Pull every line with "Gościńczyk" from the material.

****************************************

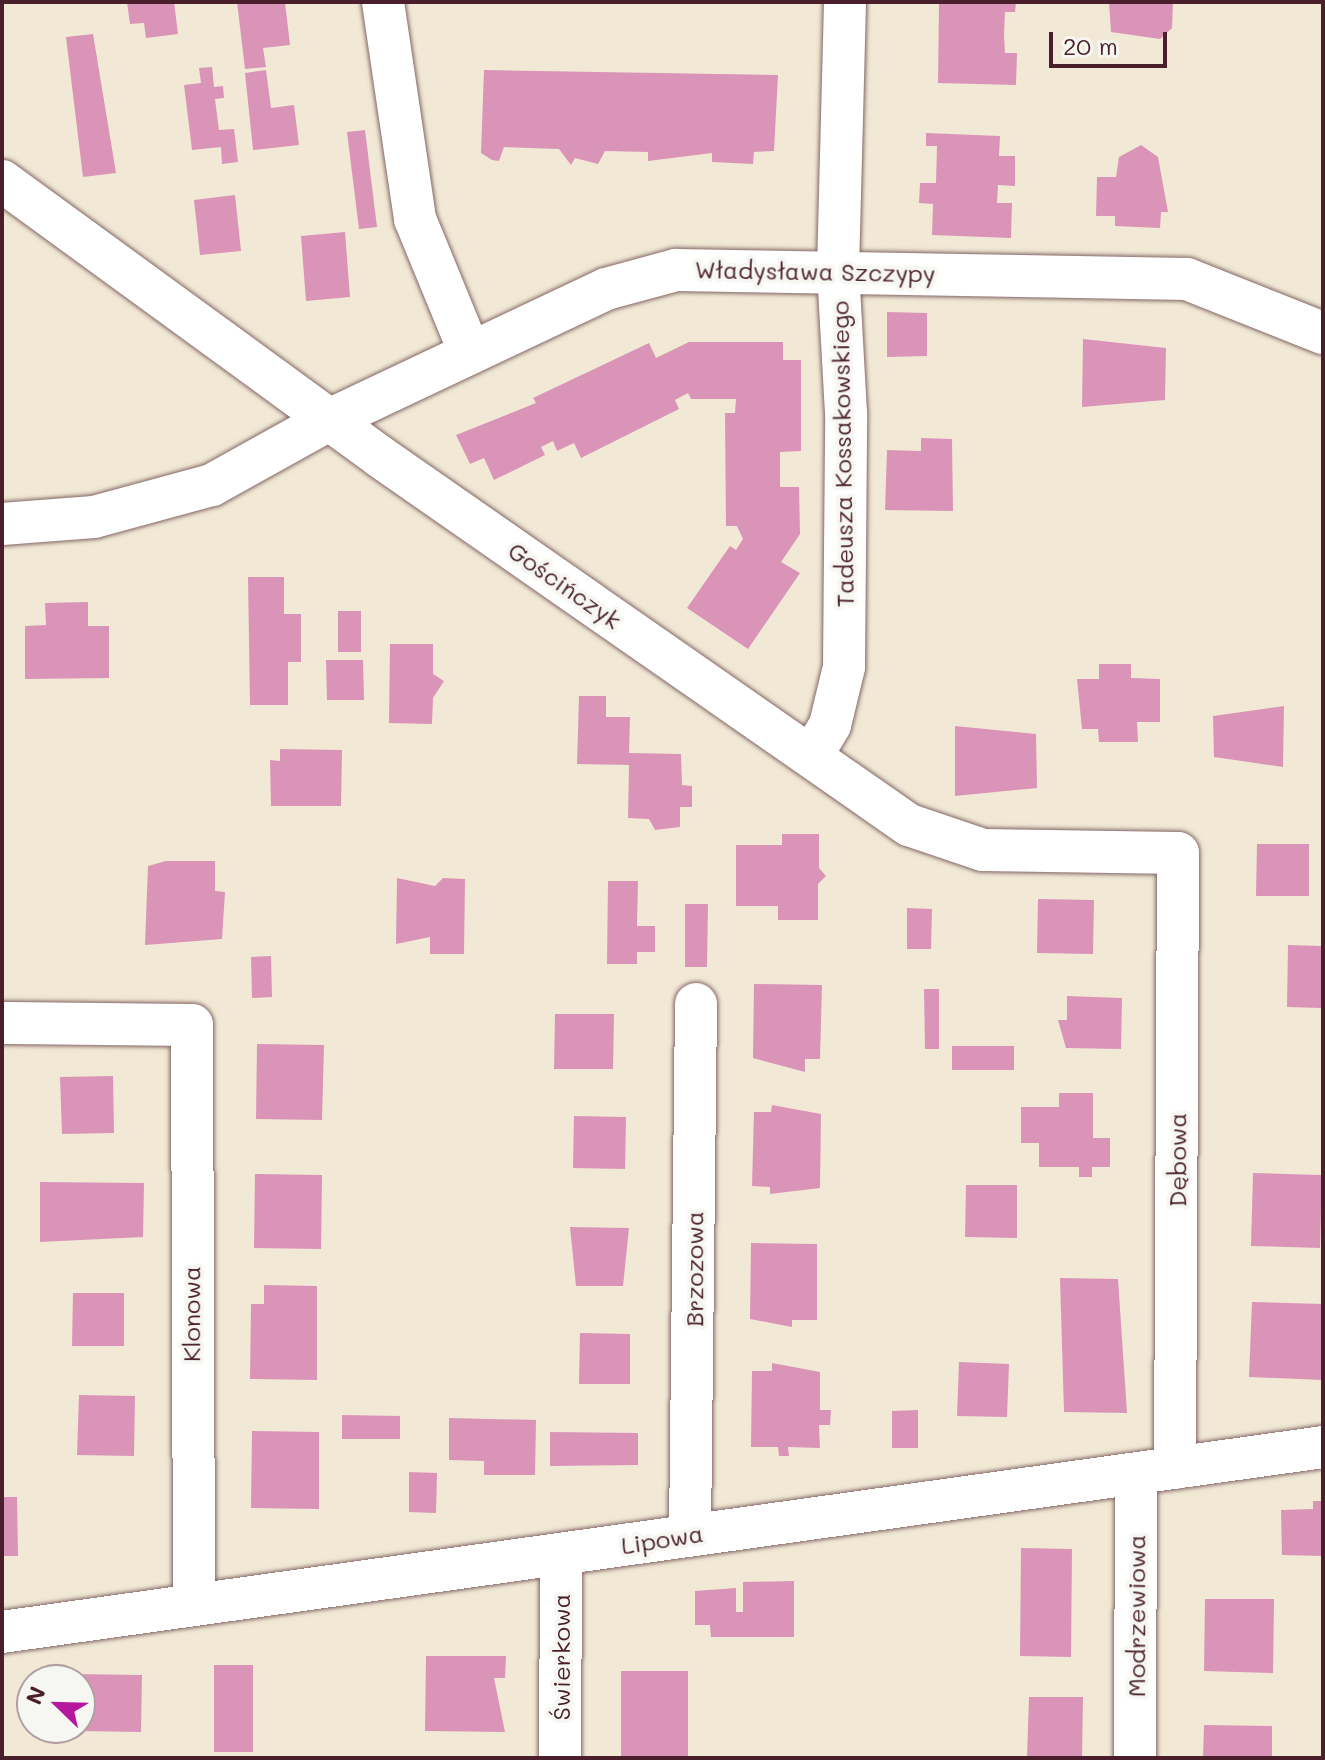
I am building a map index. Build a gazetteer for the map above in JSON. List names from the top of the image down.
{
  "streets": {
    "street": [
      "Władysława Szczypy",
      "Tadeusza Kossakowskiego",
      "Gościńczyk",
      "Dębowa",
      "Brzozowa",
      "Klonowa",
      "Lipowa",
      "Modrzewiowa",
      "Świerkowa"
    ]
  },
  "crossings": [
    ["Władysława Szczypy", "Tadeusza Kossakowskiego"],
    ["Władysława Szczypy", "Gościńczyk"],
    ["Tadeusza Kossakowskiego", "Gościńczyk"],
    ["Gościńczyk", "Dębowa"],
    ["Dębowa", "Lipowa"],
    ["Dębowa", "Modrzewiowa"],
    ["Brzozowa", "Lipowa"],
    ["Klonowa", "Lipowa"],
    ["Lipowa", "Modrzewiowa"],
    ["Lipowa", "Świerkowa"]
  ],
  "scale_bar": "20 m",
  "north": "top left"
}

****************************************

[RESULT OF THE EXERCISE]:
      "Gościńczyk",
    ["Władysława Szczypy", "Gościńczyk"],
    ["Tadeusza Kossakowskiego", "Gościńczyk"],
    ["Gościńczyk", "Dębowa"],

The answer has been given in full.